Played around with this and found inner1d the fastest. That function however is internal, so a more robust approach is to use
numpy.einsum("ij,ij->i", a, b)
Even better is to align your memory such that the summation happens in the first dimension, e.g.,
a = numpy.random.rand(3, n)
b = numpy.random.rand(3, n)
numpy.einsum("ij,ij->j", a, b)
For 10 ** 3 <= n <= 10 ** 6, this is the fastest method, and up to twice as fast as its untransposed equivalent. The maximum occurs when the level-2 cache is maxed out, at about 2 * 10 ** 4.
Note also that the transposed summation is much faster than its untransposed equivalent.

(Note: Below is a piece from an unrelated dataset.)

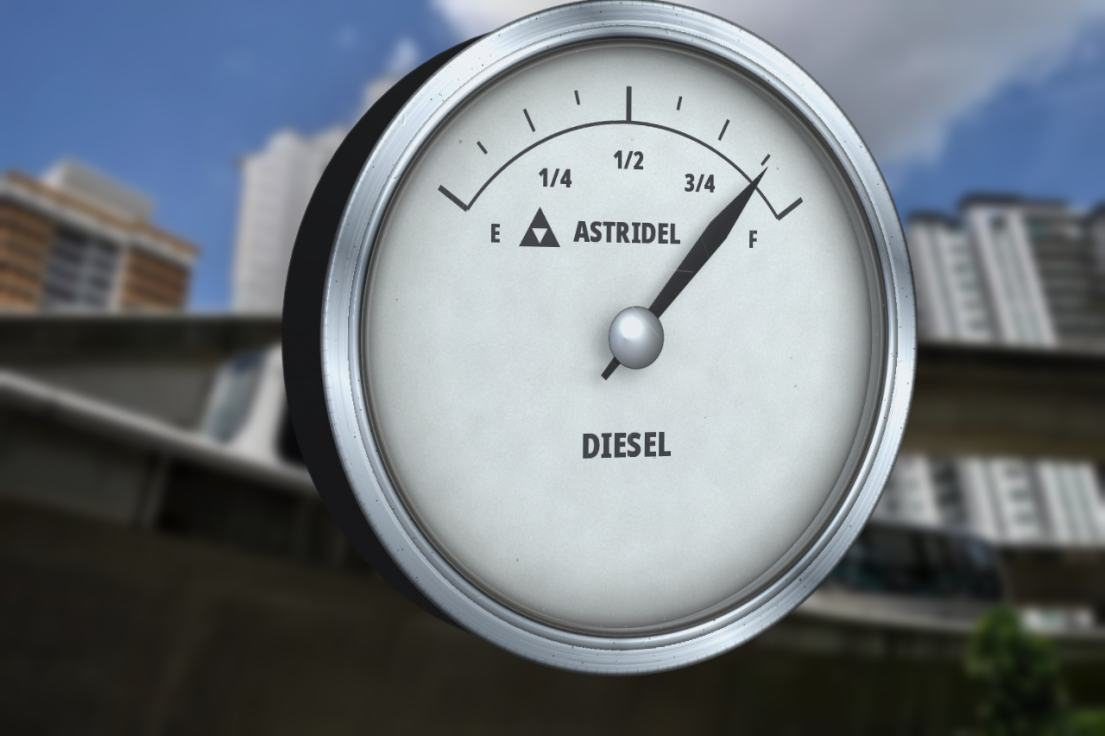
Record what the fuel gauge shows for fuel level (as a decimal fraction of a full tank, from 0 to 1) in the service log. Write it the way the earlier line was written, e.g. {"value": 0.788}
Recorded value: {"value": 0.875}
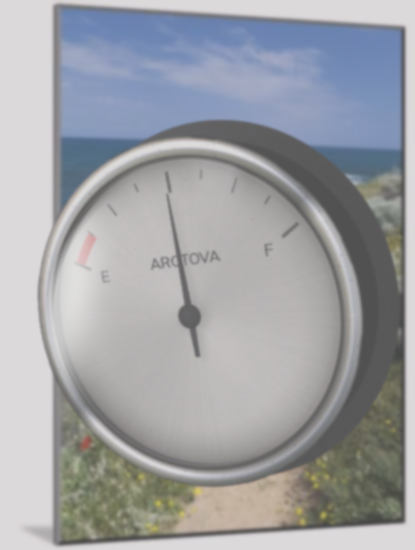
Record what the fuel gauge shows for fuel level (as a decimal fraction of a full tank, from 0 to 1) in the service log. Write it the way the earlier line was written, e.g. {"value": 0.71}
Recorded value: {"value": 0.5}
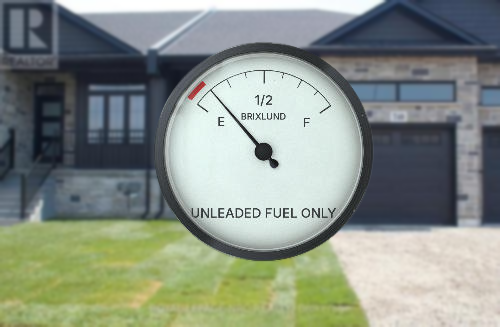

The plot was created with perfplot (a small project of mine)
import numpy
from numpy.core.umath_tests import inner1d
import perfplot
def setup(n):
    a = numpy.random.rand(n, 3)
    b = numpy.random.rand(n, 3)
    aT = numpy.ascontiguousarray(a.T)
    bT = numpy.ascontiguousarray(b.T)
    return (a, b), (aT, bT)
b = perfplot.bench(
    setup=setup,
    n_range=[2 ** k for k in range(1, 25)],
    kernels=[
        lambda data: numpy.sum(data[0][0] * data[0][1], axis=1),
        lambda data: numpy.einsum("ij, ij->i", data[0][0], data[0][1]),
        lambda data: numpy.sum(data[1][0] * data[1][1], axis=0),
        lambda data: numpy.einsum("ij, ij->j", data[1][0], data[1][1]),
        lambda data: inner1d(data[0][0], data[0][1]),
    ],
    labels=["sum", "einsum", "sum.T", "einsum.T", "inner1d"],
    xlabel="len(a), len(b)",
)
b.save("out1.png")
b.save("out2.png", relative_to=3)